Earlier this month, the California Court of Appeal denied mega law firm Bingham McCutchen’s attempt to have a wrongful termination lawsuit (filed against them by a former associate, Hartwell Harris) thrown out of court and into binding arbitration. (Click here read the court’s decision).
All all three justices in Division Five of California’s Second Appellate District unanimously agreed that Bingham’s arbitration agreement (which forces all of its employees to arbitrate their claims against the company rather than file lawsuits in court) was invalid under Massachusetts law, which was also Bingham’s own choice in drafting their agreements.

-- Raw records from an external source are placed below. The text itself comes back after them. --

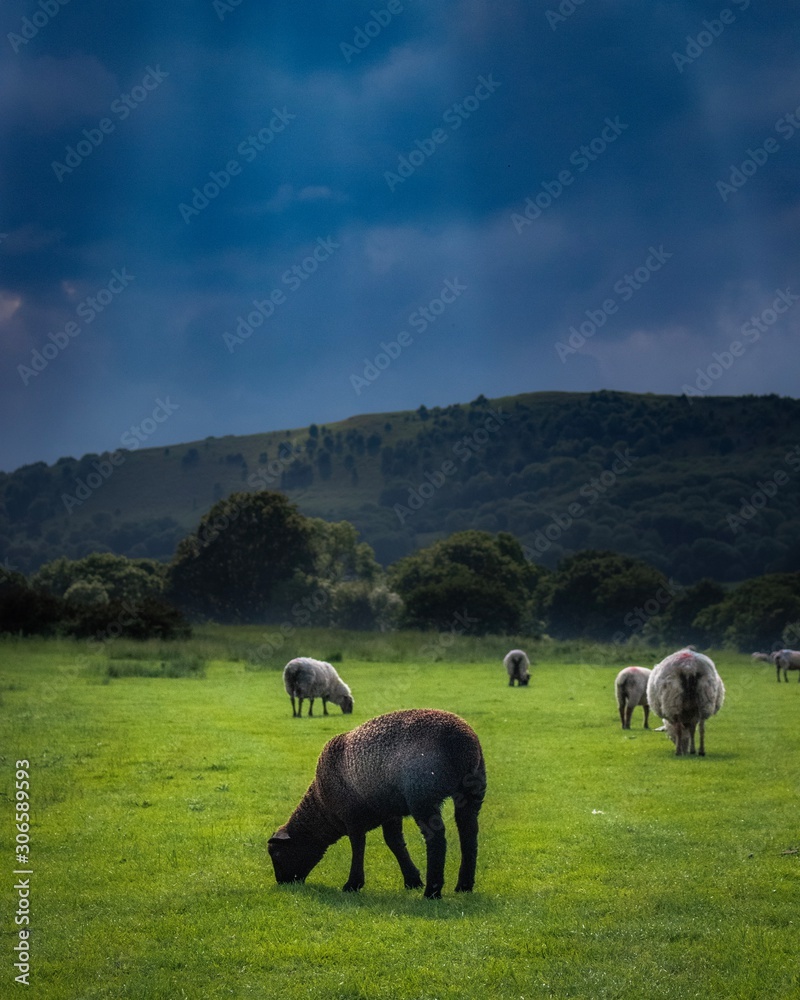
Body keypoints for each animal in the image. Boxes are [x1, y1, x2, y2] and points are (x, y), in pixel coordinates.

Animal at [268, 708, 486, 899]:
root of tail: (463, 745)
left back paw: (432, 892)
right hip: (472, 792)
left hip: (422, 795)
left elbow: (358, 846)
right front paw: (412, 880)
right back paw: (464, 885)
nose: (283, 882)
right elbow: (394, 842)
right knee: (469, 833)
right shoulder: (390, 812)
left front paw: (353, 884)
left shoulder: (352, 816)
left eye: (276, 854)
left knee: (437, 839)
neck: (322, 805)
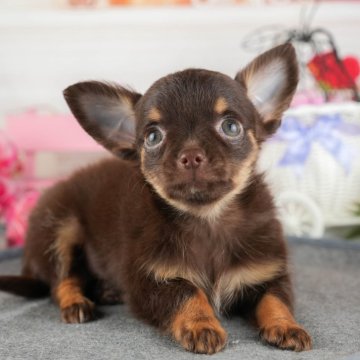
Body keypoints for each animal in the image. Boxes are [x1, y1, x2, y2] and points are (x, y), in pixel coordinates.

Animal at [0, 43, 312, 352]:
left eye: (231, 126)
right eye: (153, 137)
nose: (191, 155)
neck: (207, 219)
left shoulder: (267, 274)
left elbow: (275, 300)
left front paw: (286, 325)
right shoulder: (151, 281)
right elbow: (188, 292)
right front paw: (202, 325)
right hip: (59, 228)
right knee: (62, 280)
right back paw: (77, 303)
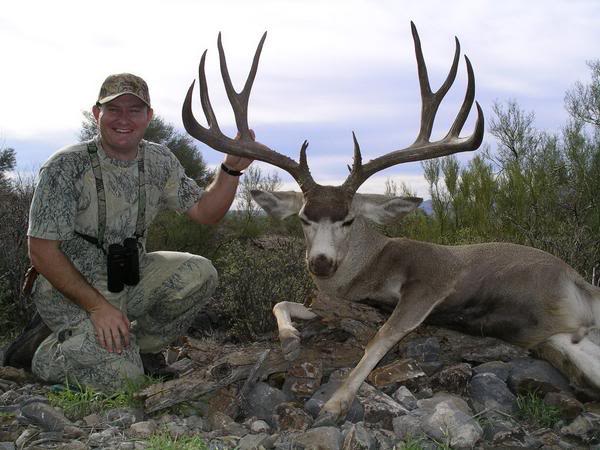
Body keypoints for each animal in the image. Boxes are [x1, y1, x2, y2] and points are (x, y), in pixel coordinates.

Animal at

Law Firm Fails to Enforce its Own Arbitration Clause
Ms. Harris worked for Bingham in their Santa Monica, CA office as a litigation associate from May 2007 until February 2011 when she was fired after developing a rare sleep disorder called Delayed Sleep-Phase Syndrome. She later filed a lawsuit against Bingham in November 2011, claiming that, despite her positive reviews, Bingham terminated her once they learned of her disability and need for accommodation while she returned to a normal sleep cycle.
After the lawsuit was filed in Los Angeles Superior Court, Bingham moved to compel the case to binding arbitration, citing the arbitration clause in Harris’ employment contract. Presiding Judge Mel Red Recana, however, agreed with Harris’s attorney, Tamara S. Freeze, and denied Bingham’s arbitration petition on the grounds that the provision was not enforceable under Massachusetts law, which Bingham had decided would control the contract.
Bingham then appealed the trial court’s decision, however, the California Court of Appeal affirmed the lower court’s denial in a strong 3-0 decision – both ordering their opinion to be published in the appellate records and ordering Bingham to pay Harris her costs on appeal.
Regarding the appeal, the Law Offices of Tamara S. Freeze has stated on their blog:
“Ironically, Bingham McCutchen knew their arbitration agreement, as originally drafted, was invalid in light of a 2009 Massachusetts Supreme Court opinion: Warfield v. Beth Israel Deaconess Medical Center, Inc. but apparently forgot to update it. Indeed, Bingham’s own attorneys published a press release on their website warning their clients about this new law and how it would affect arbitration agreements . . . a warning that Bingham apparently failed to heed itself. For obvious reasons, the publication has since disappeared from Bingham’s website (but we still have a copy HERE).”
Hartwell Harris was represented by Tamara Freeze, Robert Odell, Allison Lin and law clerk Harrison Brown.